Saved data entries
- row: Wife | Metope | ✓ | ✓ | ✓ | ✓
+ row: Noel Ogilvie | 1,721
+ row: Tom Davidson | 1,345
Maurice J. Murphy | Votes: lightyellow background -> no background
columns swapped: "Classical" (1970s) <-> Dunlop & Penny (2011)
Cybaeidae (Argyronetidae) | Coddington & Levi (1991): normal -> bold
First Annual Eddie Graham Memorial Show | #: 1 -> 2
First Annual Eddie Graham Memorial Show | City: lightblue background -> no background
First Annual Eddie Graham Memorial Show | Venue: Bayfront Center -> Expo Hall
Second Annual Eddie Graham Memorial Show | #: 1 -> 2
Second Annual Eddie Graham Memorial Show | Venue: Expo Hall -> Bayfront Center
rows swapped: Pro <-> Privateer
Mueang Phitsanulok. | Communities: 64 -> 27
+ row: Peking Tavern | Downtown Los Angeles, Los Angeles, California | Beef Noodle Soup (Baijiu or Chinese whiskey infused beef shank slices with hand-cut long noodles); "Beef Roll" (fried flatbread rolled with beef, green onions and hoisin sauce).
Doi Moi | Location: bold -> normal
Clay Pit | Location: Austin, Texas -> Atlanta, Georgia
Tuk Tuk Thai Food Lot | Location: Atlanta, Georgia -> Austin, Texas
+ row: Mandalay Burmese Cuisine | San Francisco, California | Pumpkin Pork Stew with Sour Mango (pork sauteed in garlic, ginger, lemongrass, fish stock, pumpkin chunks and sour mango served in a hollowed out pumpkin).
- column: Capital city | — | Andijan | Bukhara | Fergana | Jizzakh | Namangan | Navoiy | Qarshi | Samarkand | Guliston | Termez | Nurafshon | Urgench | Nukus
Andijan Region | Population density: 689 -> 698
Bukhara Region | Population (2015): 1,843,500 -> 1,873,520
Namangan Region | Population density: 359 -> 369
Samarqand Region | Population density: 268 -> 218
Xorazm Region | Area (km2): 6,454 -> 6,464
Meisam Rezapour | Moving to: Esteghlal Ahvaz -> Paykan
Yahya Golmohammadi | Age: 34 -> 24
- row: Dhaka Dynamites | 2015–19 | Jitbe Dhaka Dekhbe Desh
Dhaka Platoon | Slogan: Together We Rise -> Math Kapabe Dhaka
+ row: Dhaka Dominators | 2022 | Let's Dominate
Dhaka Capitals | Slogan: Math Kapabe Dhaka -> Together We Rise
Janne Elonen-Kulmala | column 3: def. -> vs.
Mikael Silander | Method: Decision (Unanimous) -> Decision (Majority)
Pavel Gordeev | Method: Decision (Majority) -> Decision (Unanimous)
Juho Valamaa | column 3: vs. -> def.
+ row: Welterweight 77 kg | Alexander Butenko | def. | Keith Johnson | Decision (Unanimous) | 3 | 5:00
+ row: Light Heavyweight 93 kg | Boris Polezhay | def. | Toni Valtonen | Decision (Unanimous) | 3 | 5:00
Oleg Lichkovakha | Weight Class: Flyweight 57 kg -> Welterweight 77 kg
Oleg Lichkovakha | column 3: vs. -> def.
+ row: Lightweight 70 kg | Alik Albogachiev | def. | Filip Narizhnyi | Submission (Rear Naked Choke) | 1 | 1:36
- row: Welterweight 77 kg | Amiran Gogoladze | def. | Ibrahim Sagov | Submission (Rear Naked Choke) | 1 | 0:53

#### What to work on
Reproduce every line of the items above without changing a single character.

#### Solution below
- row: Wife | Metope | ✓ | ✓ | ✓ | ✓
+ row: Noel Ogilvie | 1,721
+ row: Tom Davidson | 1,345
Maurice J. Murphy | Votes: lightyellow background -> no background
columns swapped: "Classical" (1970s) <-> Dunlop & Penny (2011)
Cybaeidae (Argyronetidae) | Coddington & Levi (1991): normal -> bold
First Annual Eddie Graham Memorial Show | #: 1 -> 2
First Annual Eddie Graham Memorial Show | City: lightblue background -> no background
First Annual Eddie Graham Memorial Show | Venue: Bayfront Center -> Expo Hall
Second Annual Eddie Graham Memorial Show | #: 1 -> 2
Second Annual Eddie Graham Memorial Show | Venue: Expo Hall -> Bayfront Center
rows swapped: Pro <-> Privateer
Mueang Phitsanulok. | Communities: 64 -> 27
+ row: Peking Tavern | Downtown Los Angeles, Los Angeles, California | Beef Noodle Soup (Baijiu or Chinese whiskey infused beef shank slices with hand-cut long noodles); "Beef Roll" (fried flatbread rolled with beef, green onions and hoisin sauce).
Doi Moi | Location: bold -> normal
Clay Pit | Location: Austin, Texas -> Atlanta, Georgia
Tuk Tuk Thai Food Lot | Location: Atlanta, Georgia -> Austin, Texas
+ row: Mandalay Burmese Cuisine | San Francisco, California | Pumpkin Pork Stew with Sour Mango (pork sauteed in garlic, ginger, lemongrass, fish stock, pumpkin chunks and sour mango served in a hollowed out pumpkin).
- column: Capital city | — | Andijan | Bukhara | Fergana | Jizzakh | Namangan | Navoiy | Qarshi | Samarkand | Guliston | Termez | Nurafshon | Urgench | Nukus
Andijan Region | Population density: 689 -> 698
Bukhara Region | Population (2015): 1,843,500 -> 1,873,520
Namangan Region | Population density: 359 -> 369
Samarqand Region | Population density: 268 -> 218
Xorazm Region | Area (km2): 6,454 -> 6,464
Meisam Rezapour | Moving to: Esteghlal Ahvaz -> Paykan
Yahya Golmohammadi | Age: 34 -> 24
- row: Dhaka Dynamites | 2015–19 | Jitbe Dhaka Dekhbe Desh
Dhaka Platoon | Slogan: Together We Rise -> Math Kapabe Dhaka
+ row: Dhaka Dominators | 2022 | Let's Dominate
Dhaka Capitals | Slogan: Math Kapabe Dhaka -> Together We Rise
Janne Elonen-Kulmala | column 3: def. -> vs.
Mikael Silander | Method: Decision (Unanimous) -> Decision (Majority)
Pavel Gordeev | Method: Decision (Majority) -> Decision (Unanimous)
Juho Valamaa | column 3: vs. -> def.
+ row: Welterweight 77 kg | Alexander Butenko | def. | Keith Johnson | Decision (Unanimous) | 3 | 5:00
+ row: Light Heavyweight 93 kg | Boris Polezhay | def. | Toni Valtonen | Decision (Unanimous) | 3 | 5:00
Oleg Lichkovakha | Weight Class: Flyweight 57 kg -> Welterweight 77 kg
Oleg Lichkovakha | column 3: vs. -> def.
+ row: Lightweight 70 kg | Alik Albogachiev | def. | Filip Narizhnyi | Submission (Rear Naked Choke) | 1 | 1:36
- row: Welterweight 77 kg | Amiran Gogoladze | def. | Ibrahim Sagov | Submission (Rear Naked Choke) | 1 | 0:53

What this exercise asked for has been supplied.